The Turks and Caicos Islands should not aspire to look like everywhere else. Its value lies in being unmistakably itself. The positive steps taken by developments such as Beaches’ Treasure Beach and The Strand TCI should not be viewed as exceptions, but as a model. They show that integrating local artists is both achievable and beneficial, enhancing the guest experience while supporting the domestic economy.

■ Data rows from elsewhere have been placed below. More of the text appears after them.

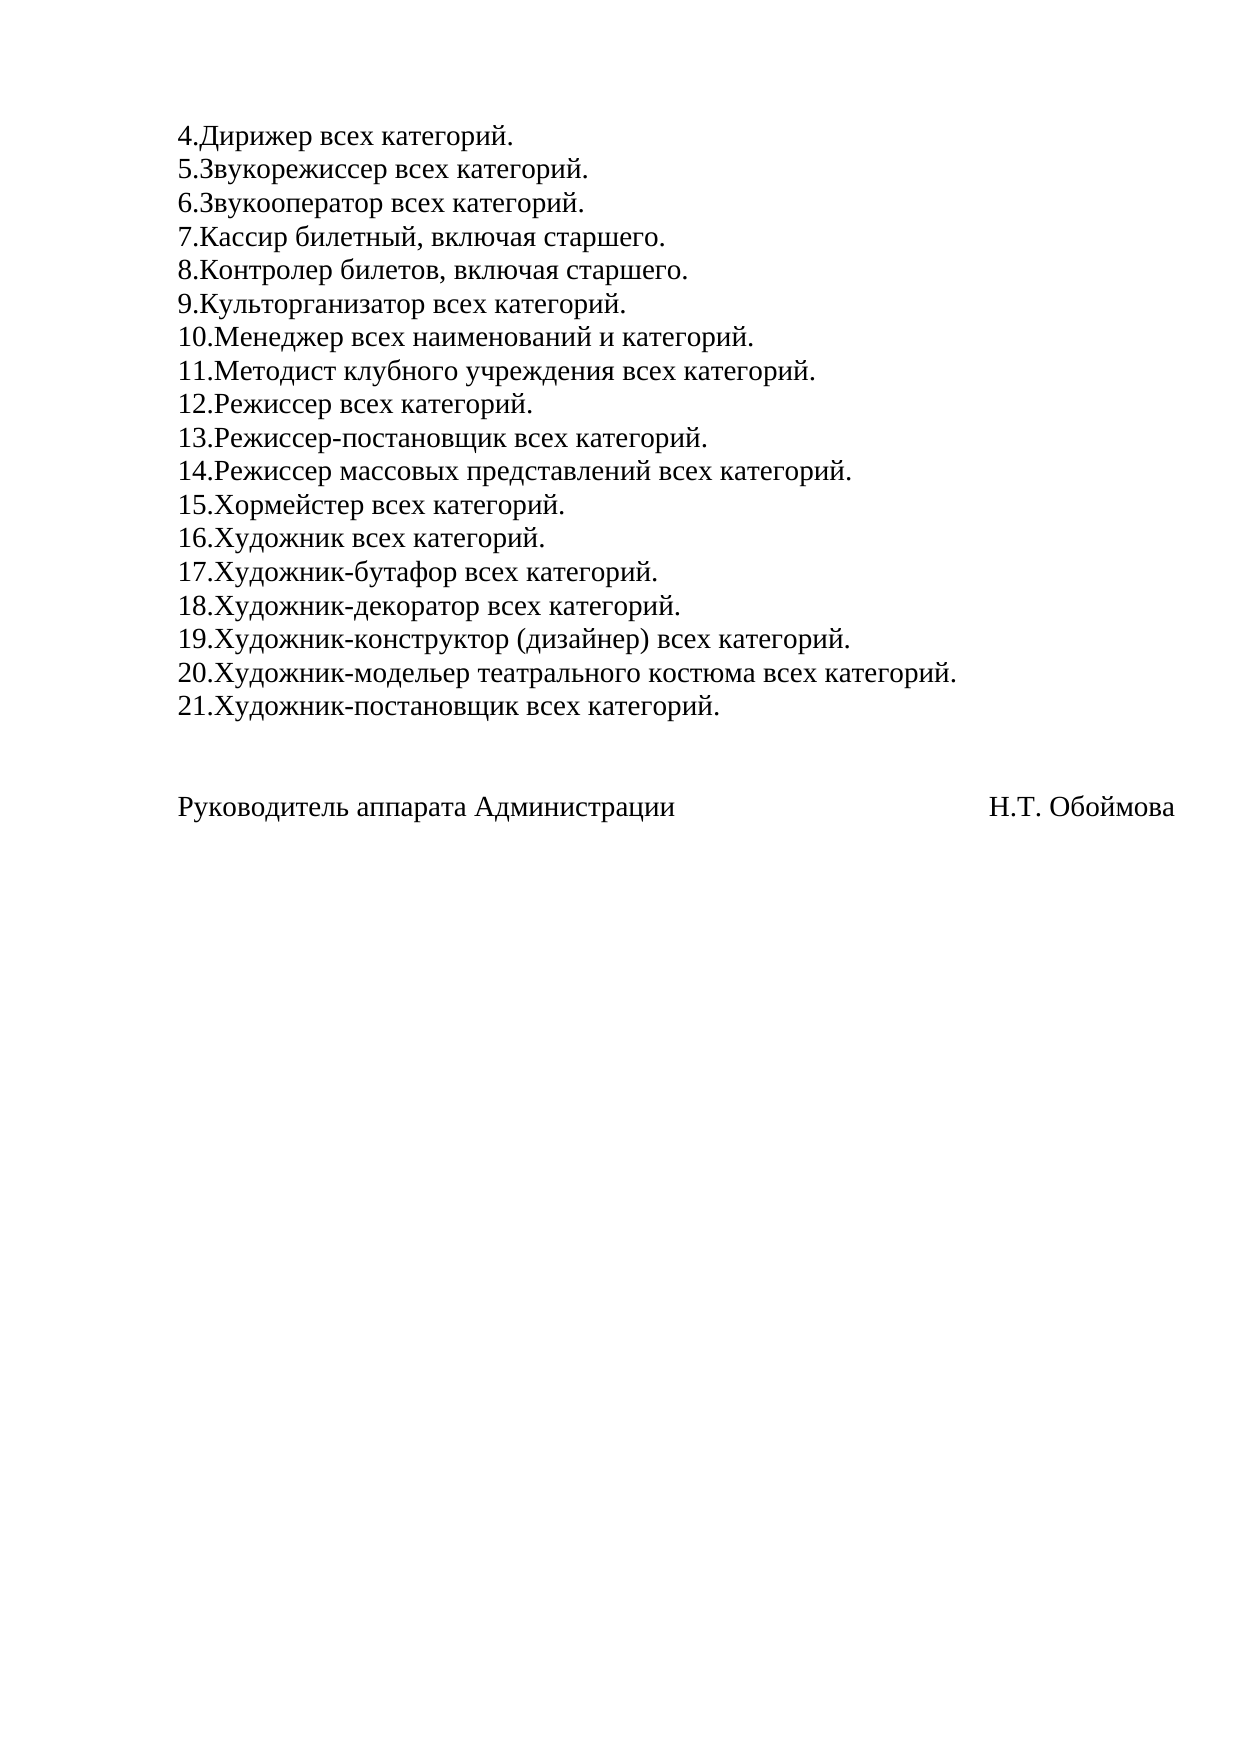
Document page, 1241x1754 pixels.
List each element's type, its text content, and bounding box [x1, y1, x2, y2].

text 14.Режиссер массовых представлений всех категорий. [177, 453, 1188, 487]
text 17.Художник-бутафор всех категорий. [177, 554, 1188, 588]
text Руководитель аппарата Администрации Н.Т. Обоймова [177, 789, 1181, 822]
text 11.Методист клубного учреждения всех категорий. [177, 353, 1188, 386]
text 12.Режиссер всех категорий. [177, 386, 1188, 420]
text 10.Менеджер всех наименований и категорий. [177, 319, 1188, 353]
text 7.Кассир билетный, включая старшего. [177, 219, 1188, 252]
text 4.Дирижер всех категорий. [177, 118, 1188, 152]
text 9.Культорганизатор всех категорий. [177, 286, 1188, 319]
text 13.Режиссер-постановщик всех категорий. [177, 420, 1188, 453]
text 16.Художник всех категорий. [177, 521, 1188, 554]
text 6.Звукооператор всех категорий. [177, 185, 1188, 219]
text 8.Контролер билетов, включая старшего. [177, 252, 1188, 286]
text 5.Звукорежиссер всех категорий. [177, 152, 1188, 185]
text 19.Художник-конструктор (дизайнер) всех категорий. [177, 621, 1188, 655]
text 20.Художник-модельер театрального костюма всех категорий. [177, 655, 1188, 688]
text 21.Художник-постановщик всех категорий. [177, 688, 1188, 722]
text 15.Хормейстер всех категорий. [177, 487, 1188, 521]
text 18.Художник-декоратор всех категорий. [177, 588, 1188, 621]
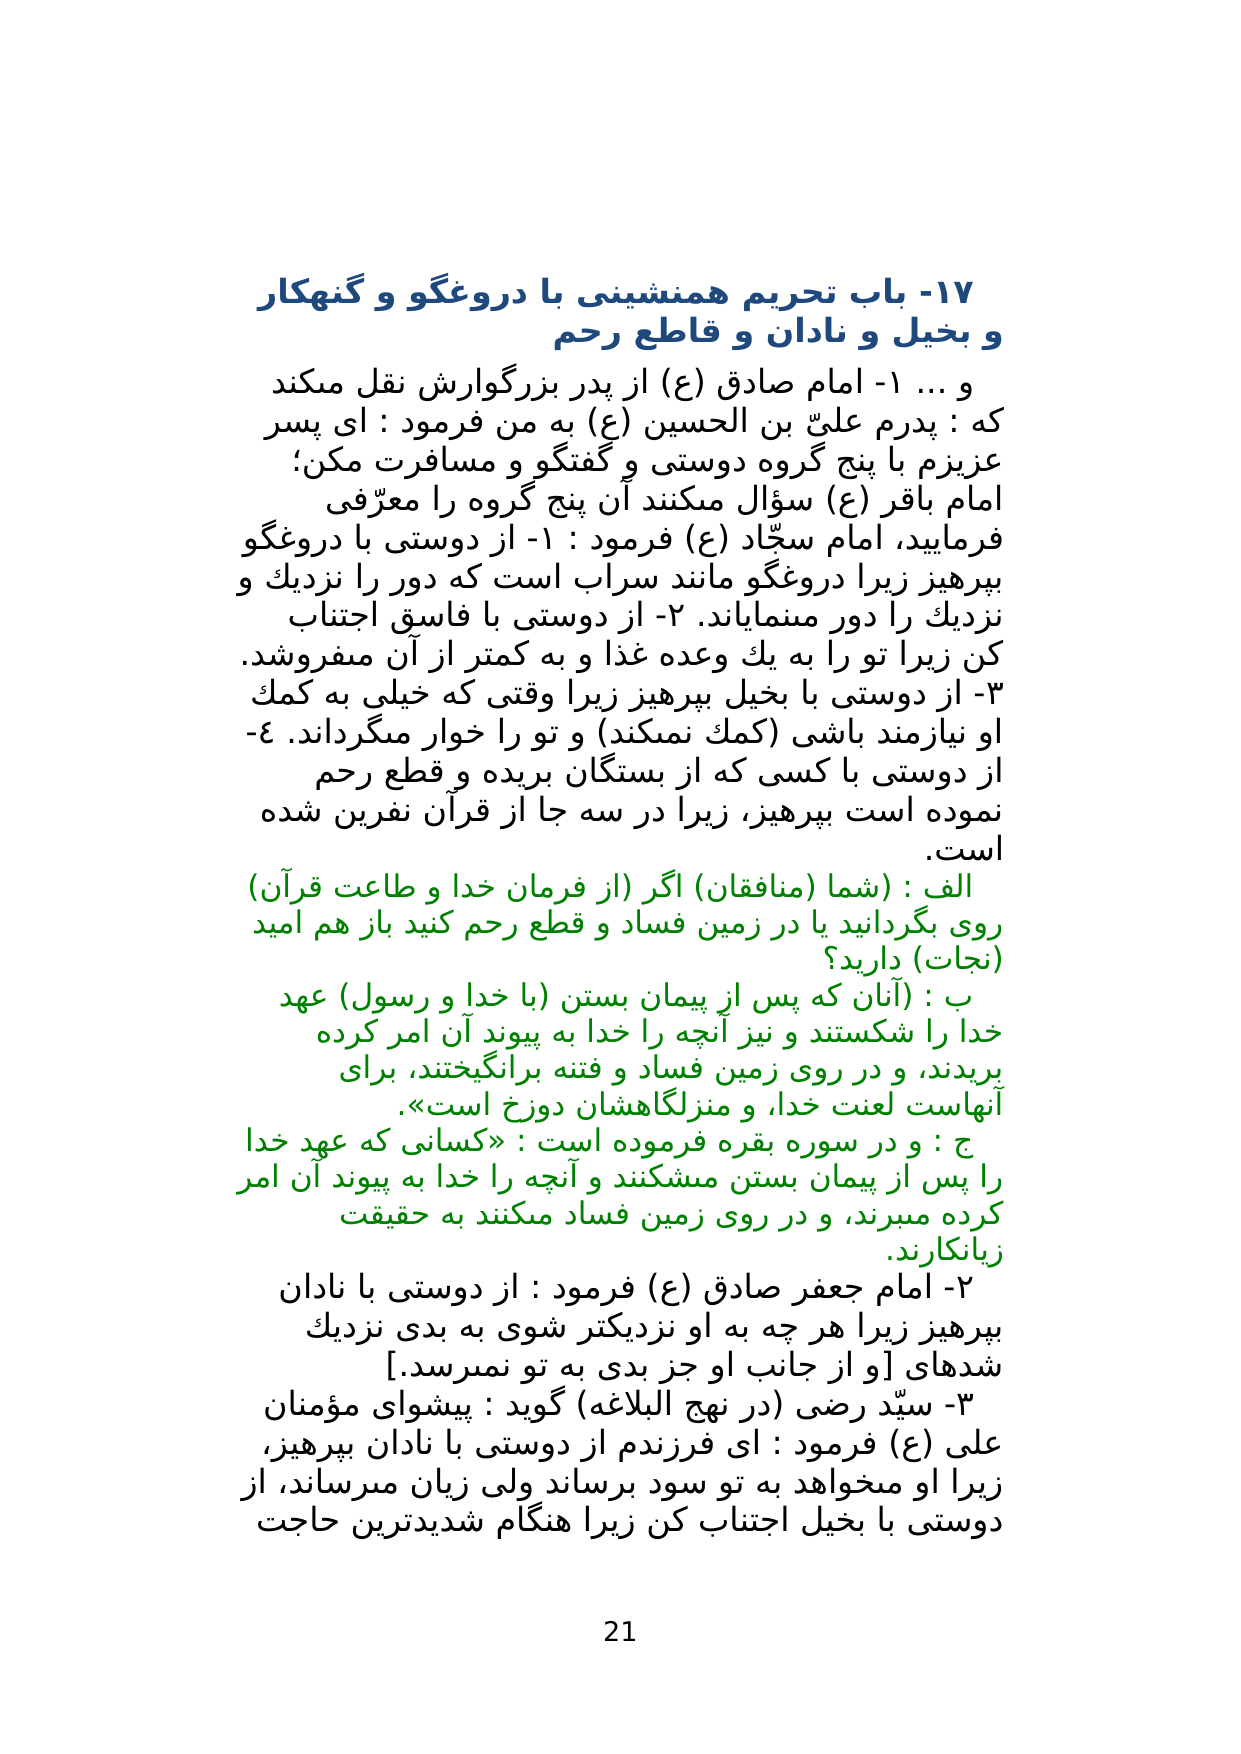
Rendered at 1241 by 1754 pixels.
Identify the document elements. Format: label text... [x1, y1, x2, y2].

text الف : (شما (منافقان) اگر (از فرمان خدا و طاعت قرآن) روى بگردانيد يا در زمين فساد و قطع رحم كنيد باز هم اميد (نجات) داريد؟ [236, 868, 1004, 977]
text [236, 1384, 1004, 1540]
text و ... ١- امام صادق (ع) از پدر بزرگوارش نقل مى‏كند كه : پدرم علىّ بن الحسين (ع) به من فرمود : اى پسر عزيزم با پنج گروه دوستى و گفتگو و مسافرت مكن؛ امام باقر (ع) سؤال مى‏كنند آن پنج گروه را معرّفى فرماييد، امام سجّاد (ع) فرمود : ١- از دوستى با دروغگو بپرهيز زيرا دروغگو مانند سراب است كه دور را نزديك و نزديك را دور مى‏نماياند. ٢- از دوستى با فاسق اجتناب كن زيرا تو را به يك وعده غذا و به كمتر از آن مى‏فروشد. ٣- از دوستى با بخيل بپرهيز زيرا وقتى كه خيلى به كمك او نيازمند باشى (كمك نمى‏كند) و تو را خوار مى‏گرداند. ٤- از دوستى با كسى كه از بستگان بريده و قطع رحم نموده است بپرهيز، زيرا در سه جا از قرآن نفرين شده است. [236, 363, 1004, 868]
text ج : و در سوره بقره فرموده است : «كسانى كه عهد خدا را پس از پيمان بستن مى‏شكنند و آنچه را خدا به پيوند آن امر كرده مى‏برند، و در روى زمين فساد مى‏كنند به حقيقت زيانكارند. [236, 1122, 1004, 1268]
text ٢- امام جعفر صادق (ع) فرمود : از دوستى با نادان بپرهيز زيرا هر چه به او نزديكتر شوى به بدى نزديك شده‏اى [و از جانب او جز بدى به تو نمى‏رسد.] [236, 1268, 1004, 1384]
text ب : (آنان كه پس از پيمان بستن (با خدا و رسول) عهد خدا را شكستند و نيز آنچه را خدا به پيوند آن امر كرده بريدند، و در روى زمين فساد و فتنه برانگيختند، براى آنهاست لعنت خدا، و منزلگاهشان دوزخ است». [236, 977, 1004, 1122]
subtitle ١٧- باب تحريم همنشينى با دروغگو و گنهكار و بخيل و نادان و قاطع رحم [236, 273, 1004, 350]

This raises an important question for policymakers and developers alike: what would it look like to make this approach standard practice? Practical solutions already exist. Development frameworks/agreements can encourage or require a percentage of project budgets to be allocated to local art. Our newly launched national artist registry by the Department of Culture could streamline procurement and ensure professional standards. Partnerships between developers and cultural institutions could allow artists to be involved from the earliest design stages, rather than as an afterthought.
Hotels themselves can play a role by hosting exhibitions, supporting artist residencies, and incorporating locally produced work into their guest experience. Beyond one-time purchases, licensing agreements can allow artists to benefit from the continued use of their work across branding and digital platforms. None of this is radical. It is standard practice in destinations that understand the long-term value of cultural identity.
At its core, this issue is about more than art. It is about how a country chooses to represent itself, and who is included in that representation. The Turks and Caicos Islands is not simply a collection of beaches and luxery buildings. It is a living culture, shaped by its people, its history, and its environment. Its artists are part of that fabric, producing work that reflects and preserve what makes these islands distinct.
To build a tourism industry that does not meaningfully include them is to create a version of the country that is incomplete.
As development continues, the question is not whether the islands will grow. Growth is already underway. The question is whether that growth will be rooted in the identity of the place, or whether it will continue to operate around it.
In a global market where authenticity carries increasing value, the answer should be clear.
I leave you to ponder:
Turks and Caicos, where are YOUR artists?
About HezronH:
“We are all blended with a swath of experiences; walking, breathing, and thinking creatures full of insight and emotions expelled through every single pore. Our aura illuminates spaces of darkness and drives ideas through vision, endowing minds with fragments of personality shimmering through a kaleidoscope of colour.”
Turks and Caicos Islands’ artist Hezron Henry’s work is an exploration of this concept, via his practice. His body of work consists of oil stick, oil pastel and acrylic on paper, canvas, and digital painting, adapting both traditional and modern painting mediums to his signature style. His art is laden with vibrant colours and a link is established highlighting the emotive power of colour. Drawing inspiration from his youth, collecting comics, and his everyday interactions as an adult, he bridges youthful vibrancy and rule-breaking with the depth of an individual’s search for belonging in a region, still underrepresented, and overlooked.
Hezron infuses his portraits with introspection and longing while vivid colours harken to a palette present in Fauvism.
His passion is honest artistic expression, creating an experience people can enjoy and connect with on an ethereal level.
As one of Turks and Caicos’ most prolific artists he has exhibited in cities across Australia, New Zealand, the UK, Trinidad & Tobago at CARIFESTA, Portland (USA), and at Art Takes 2021 (NYC). Hezron has also had the pleasure of being featured in several publications: Beautiful Bizarre Magazine, Wacom’s “The Next Level,” Turks and Caicos Magazine, and selected as “Curators’ Picks: Emerging” on international art platform Artsy.